San Jose’s steady pipeline of tech jobs has piqued the interest of multifamily developers for decades. Jobs created by local tech stalwarts such as Apple and Google, as well as advanced manufacturing companies like Nvidia, are fueling demand for apartments.

According to Marcus & Millichap’s Q2 research report, the professional and tech jobs sector added over 1,000 positions to the local economy in Q1.

Vacancy remained below the national average at 4.6% at the end of Q1, with North San Jose/Milpitas and North Sunnyvale registering the lowest vacancies at around 4% respectively. 

Roughly 7,600 apartment units are under construction, near the all-time high level of construction activity, NAI NorCal reported.

“We have some of the most intense demand for multifamily anywhere on earth in Silicon Valley because we created so many jobs,” said Erik Hayden, founder and Managing Partner of developer Urban Catalyst, which oversees several Opportunity Zone projects.

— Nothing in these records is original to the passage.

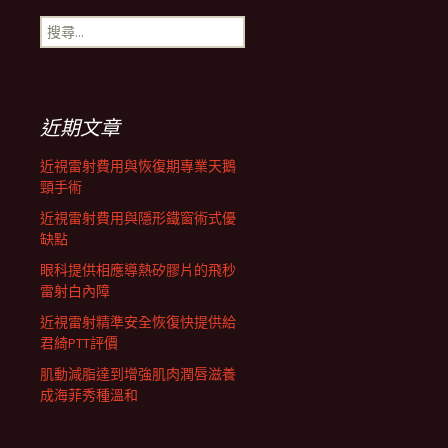
搜
航
尋
關
鍵
列
字:
近期文章
近視雷射費用與恢復期專業天鵝
頸手術
近視雷射費用與隱形鐵窗術式優
缺點
眼科提供相應導熱矽膠片的飛秒
雷射白內障
近視雷射精準安全恢復快提供給
君綺PTT評價
肌動減脂達到增強肌肉潤唇滋養
成海菲秀種溫和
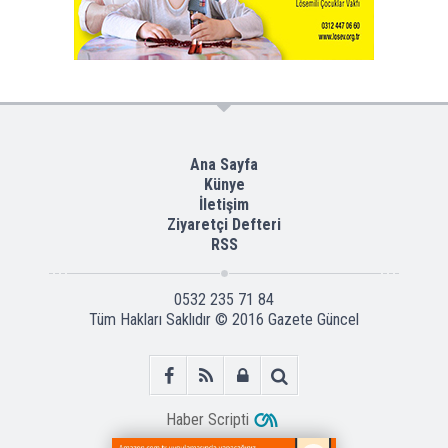
Ana Sayfa
Künye
İletişim
Ziyaretçi Defteri
RSS
0532 235 71 84
Tüm Hakları Saklıdır © 2016
Gazete Güncel
Haber Scripti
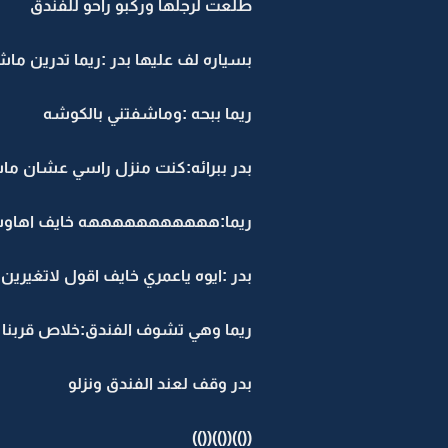
طلعت لرجلها وركبو راحو للفندق
بسياره لف عليها بدر :ريما تدرين م
ريما ببحه :وماشفتني بالكوشه
بدر ببرائه:كنت منزل راسي عشان ما
ريما:هههههههههههه خايف اهاو
بدر :ايوه ياعمري خايف اقول لاتغيري
ريما وهي تشوف الفندق:خلاص قربنا
بدر وقف لعند الفندق ونزلو
(())(())(())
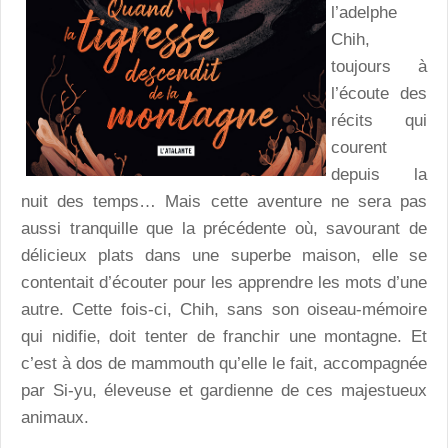
l’adelphe
Chih,
toujours à
l’écoute des
récits qui
courent
depuis la
nuit des temps… Mais cette aventure ne sera pas
aussi tranquille que la précédente où, savourant de
délicieux plats dans une superbe maison, elle se
contentait d’écouter pour les apprendre les mots d’une
autre. Cette fois-ci, Chih, sans son oiseau-mémoire
qui nidifie, doit tenter de franchir une montagne. Et
c’est à dos de mammouth qu’elle le fait, accompagnée
par Si-yu, éleveuse et gardienne de ces majestueux
animaux.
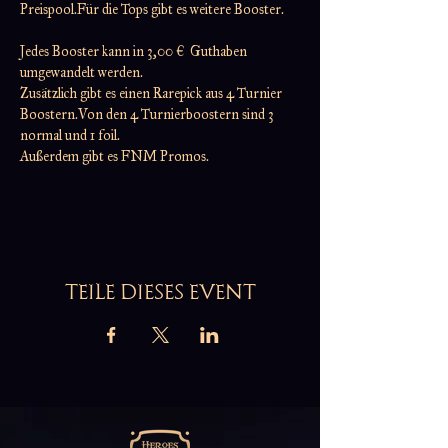
Preispool.Für die Tops gibt es weitere Booster.
Jedes Booster kann in 3,00 €  Guthaben 
umgewandelt werden.
Zusätzlich gibt es einen Rarepick aus 4 Turnier 
Boostern.Von den 4 Turnierboostern sind 3 
normal und 1 foil.
Außerdem gibt es FNM Promos.
TEILE DIESES EVENT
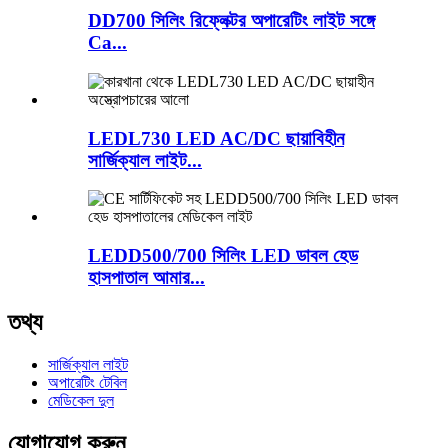
DD700 সিলিং রিফ্লেক্টর অপারেটিং লাইট সঙ্গে
Ca...
LEDL730 LED AC/DC ছায়াবিহীন
সার্জিক্যাল লাইট...
LEDD500/700 সিলিং LED ডাবল হেড
হাসপাতাল আমার...
তথ্য
সার্জিক্যাল লাইট
অপারেটিং টেবিল
মেডিকেল দুল
যোগাযোগ করুন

Google plans to develop 4,000 housing units as part of its new San Jose campus, which has sparked the revitalization of downtown San Jose, Hayden said.

The Mountain View-based tech behemoth announced plans for a massive redevelopment of San Jose's Diridon Station in 2019 but has since run into a number of roadblocks. In February, the company confirmed the project would indeed go forward. 

The project will be part of the largest mass transportation hub on the West Coast, connecting downtown San Jose and the SAP Center to BART and numerous light rail and bus lines. Connecting San Jose directly to BART has been a project decades-long in the making. According to Valley Transit Authority, the project is slated to bring 14M SF of office space, 13,000 housing units and 1M SF of retail and cultural space.

Urban Catalyst is also riding the transit-oriented development train with the development of a 26-story project. The Icon will be a 700-unit tower on Santa Clara street in the central business district with 14-foot floor heights and floor-to-ceiling windows. 

The firm also plans to break ground by year’s end on Aquino at Downtown West, a 250-unit property with a mix of studios, one-, two- and three-bedroom units adjacent to Diridon Station.